La storia è ispirata al romanzo La Piccola Scopa, della scrittrice britannica Mary Stewart, pubblicato negli anni ’70. La protagonista si ritrova catapultata in un mondo incantato nel quale è resente una scuola di magia, dove incontra alcuni professori e viene rapidamente riconosciuta come una delle streghe più dotate di sempre. Le similitudini con Harry Potter sono evidenti, e viene da chiedersi se il libro sia stato d’ispirazione per J.K. Rowling (così come lo è stato Il mago di Earthsea, adattato proprio dallo Studio Ghibli), ma il personaggio principale è differente sia dal maghetto con gli occhiali che dalla Kiki di Eiko Kadono.
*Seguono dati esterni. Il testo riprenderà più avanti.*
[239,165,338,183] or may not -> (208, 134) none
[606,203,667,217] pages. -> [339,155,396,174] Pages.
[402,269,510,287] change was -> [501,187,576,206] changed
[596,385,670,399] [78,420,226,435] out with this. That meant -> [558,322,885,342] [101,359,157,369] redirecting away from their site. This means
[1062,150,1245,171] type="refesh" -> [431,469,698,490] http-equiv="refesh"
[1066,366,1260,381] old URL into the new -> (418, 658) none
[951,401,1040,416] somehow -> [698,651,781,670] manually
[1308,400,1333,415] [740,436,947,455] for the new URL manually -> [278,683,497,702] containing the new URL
Mary è una normale bambina che per le vacanze estive si trasferisce in campagna, nella casa della nonna; inseguendo un gatto nel bosco, trova dei fiori speciali che le conferiscono poteri straordinari e una scopa, a bordo della quale si ritroverà catapultata a Endor (no, non aspettatevi Ewok o un generatore di scudo per la Morte Nera).

Il mondo della magia è il più grande risultato della pellicola: la prima visita della protagonista a questo luogo fantastico è una fucina di idee visive che vanno a formare un universo ricco e credibile, più vivace e sgargiante della Hogwarts cinematografica e con una tale quantità di trovate da essere necessaria una seconda visione per poterle cogliere tutte. Anche i comprimari sono affascinanti dal punto di vista estetico, per la loro caratterizzazione psicologica e per il loro ruolo nella storia; ogni tanto si ha però l’impressione di assistere a una carrellata di buonissime idee ma non sviluppate a fondo.
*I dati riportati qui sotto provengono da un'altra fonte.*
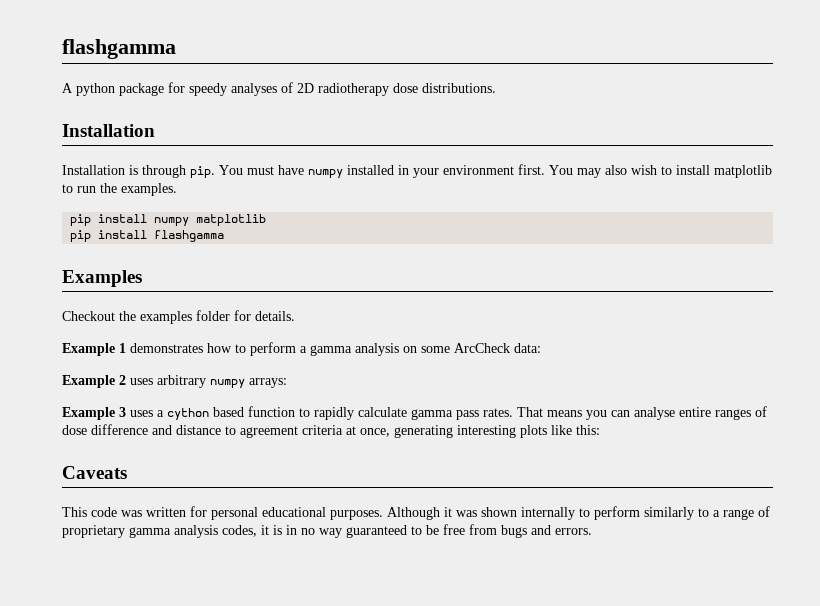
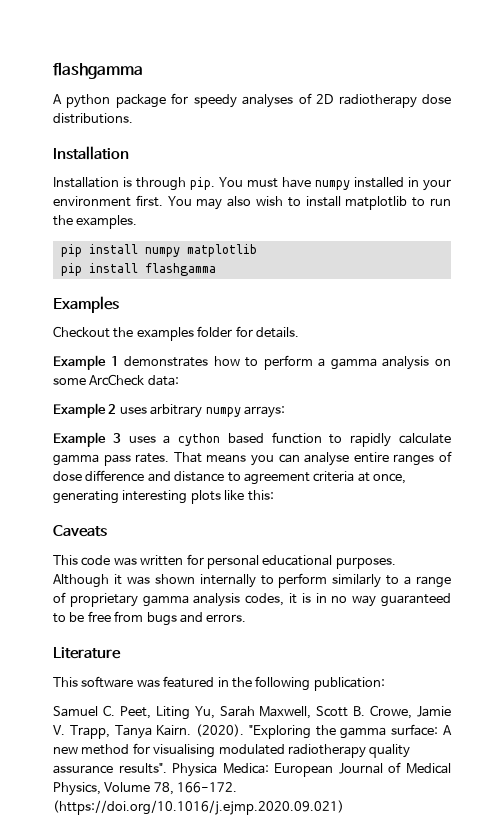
(592, 531) none -> [53,647,121,659] [53,676,385,691] [53,705,451,720] [53,724,452,739] [53,743,411,758] [53,762,451,777] [53,782,238,796] [53,800,344,815] // Literature // This software was featured in the following publication: // Samuel C. Peet, Liting Yu, Sarah Maxwell, Scott B. Crowe, Jamie V. Trapp, Tanya Kairn. (2020). "Exploring the gamma surface: A new method for visualising modulated radiotherapy quality assurance results". Physica Medica: European Journal of Medical Physics, Volume 78, 166-172. (https://doi.org/10.1016/j.ejmp.2020.09.021)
Non aspettatevi la complessità di altre celebri saghe fantasy: Mary e il fiore della strega è una storia perfettamente autoconclusiva che, grazie a un intreccio intrigante, riesce a intrattenere per tutti i suoi 100 minuti riservando più di una sorpresa. Invece di innescare il racconto mostrando le giornate bucoliche della ragazzina dai capelli rossi, rimandando così la sorpresa del mondo magico al secondo atto, il film ha inizio con un prologo che mostra uno scorcio di misticismo attraverso un rocambolesco inseguimento; quasi un teaser di quanto avverrà, inserito per timore di annoiare lo spettatore, ma così facendo si riduce l’impatto della prima visita di Mary a Endor, e gli spettatori più perspicaci potrebbero già intuire qualche successivo colpo di scena.
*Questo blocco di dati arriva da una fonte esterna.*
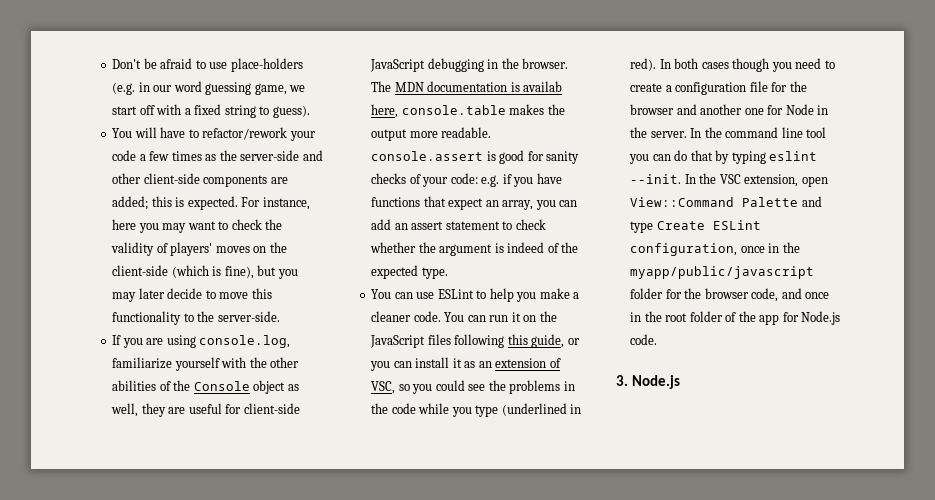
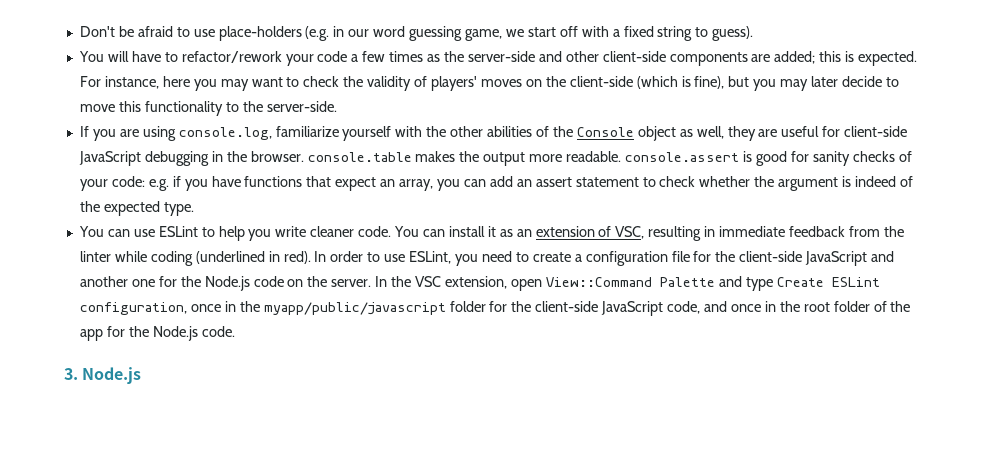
[371,81,563,92] [371,104,399,118] The MDN documentation is availab here, -> (304, 156) none
[539,288,580,299] make a -> [275,226,307,237] write
[489,311,557,322] [370,334,580,348] [370,361,412,371] run it on the JavaScript files following this guide, or you can -> (445, 233) none
[398,380,575,394] [371,403,582,417] [630,58,770,72] so you could see the problems in the code while you type (underlined in red). In both cases though -> [648,226,904,241] [79,251,452,266] resulting in immediate feedback from the linter while coding (underlined in red). In order to use ESLint,
[630,104,675,115] browser -> [739,251,868,266] client-side JavaScript
[785,104,829,115] [630,127,827,138] [629,150,818,164] [630,174,682,184] Node in the server. In the command line tool you can do that by typing eslint --init. -> [180,276,372,291] the Node.js code on the server.
[704,288,749,299] browser -> [535,301,664,316] client-side JavaScript
(799, 317) none -> [128,326,149,337] the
L’opera prima dello Studio Ponoc rappresenta un ottimo risultato; confrontandolo con i precedenti lavori del regista non risulta magari raffinato e minimalista come Arrietty, ma nemmeno complesso e malinconico come Marnie. Siamo al cospetto di un film di puro intrattenimento, in grado di affascinare e divertire grandi e piccini. Stampa e critica sono costantemente alla ricerca del “nuovo Miyazaki” (siamo sicuri che questa definizione verrà utilizzata più volte, nei prossimi giorni), e forse proprio Hiromasa Yonebashi ha tutte le carte in regola per portare avanti la tradizione dei grandi lungometraggi d’animazione giapponese, grazie alla sua forte impronta stilistica – simile a quella di Hayao ma senza ricalcarlo più di tanto – e a storie che possono incontrare il consenso del grande pubblico.